*WHAT YOU HAVE TO DO*. Word for word, restate the lines of the data below between those holding "0000013MOR: 195 -> 263" and "Unit 9: 5 -> 4", inclusive; pictures do not belong in the copy.

Excerpts from a dataset

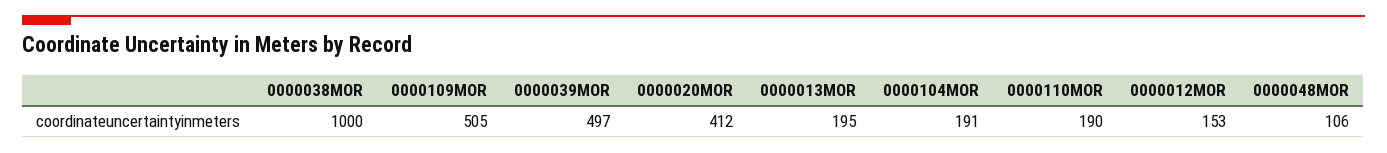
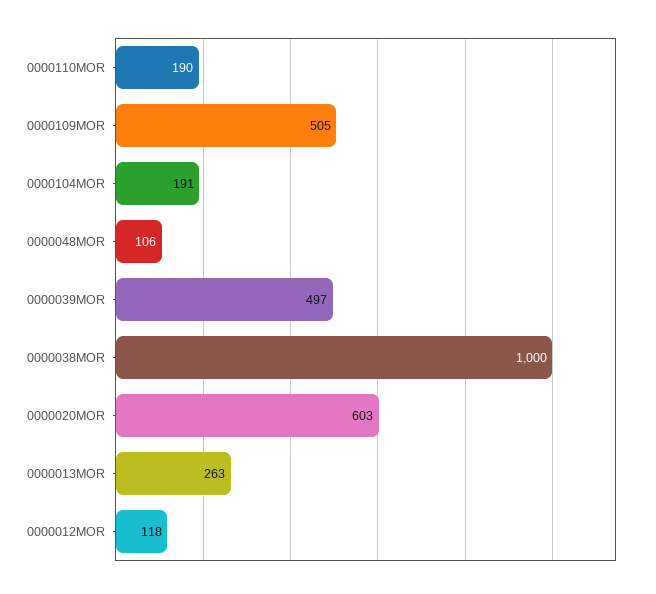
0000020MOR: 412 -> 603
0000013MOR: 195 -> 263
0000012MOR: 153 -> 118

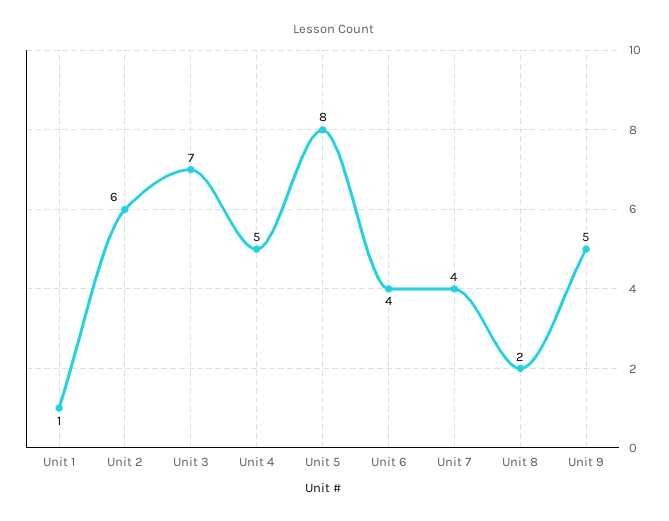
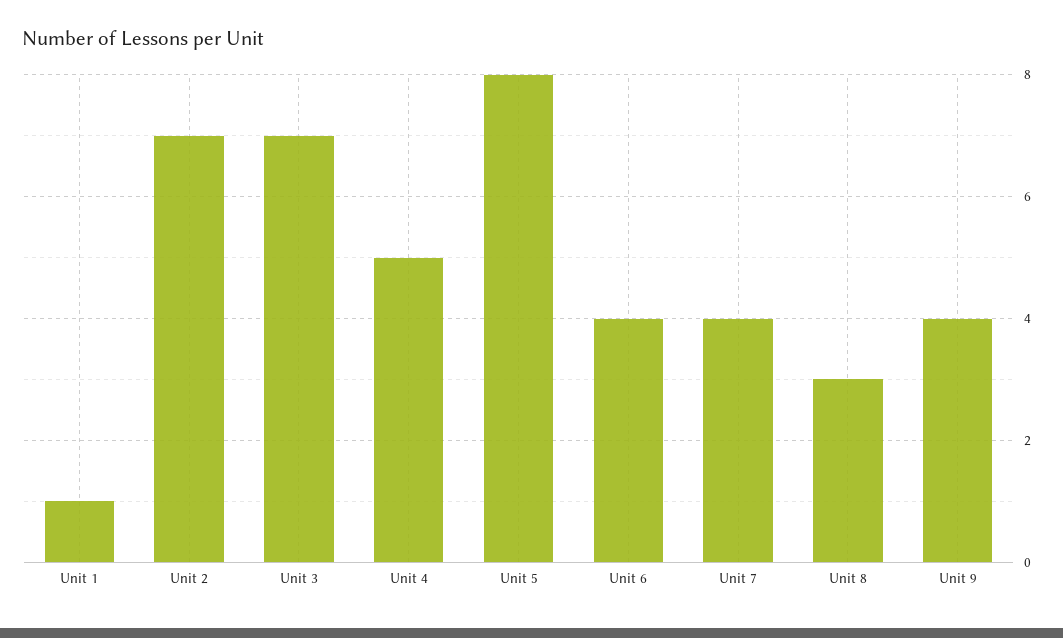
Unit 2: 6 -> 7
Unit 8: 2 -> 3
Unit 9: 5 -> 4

==

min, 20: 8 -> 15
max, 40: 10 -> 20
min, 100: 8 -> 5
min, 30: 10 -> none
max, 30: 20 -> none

*ANSWER SPACE*.
0000013MOR: 195 -> 263
0000012MOR: 153 -> 118

Unit 2: 6 -> 7
Unit 8: 2 -> 3
Unit 9: 5 -> 4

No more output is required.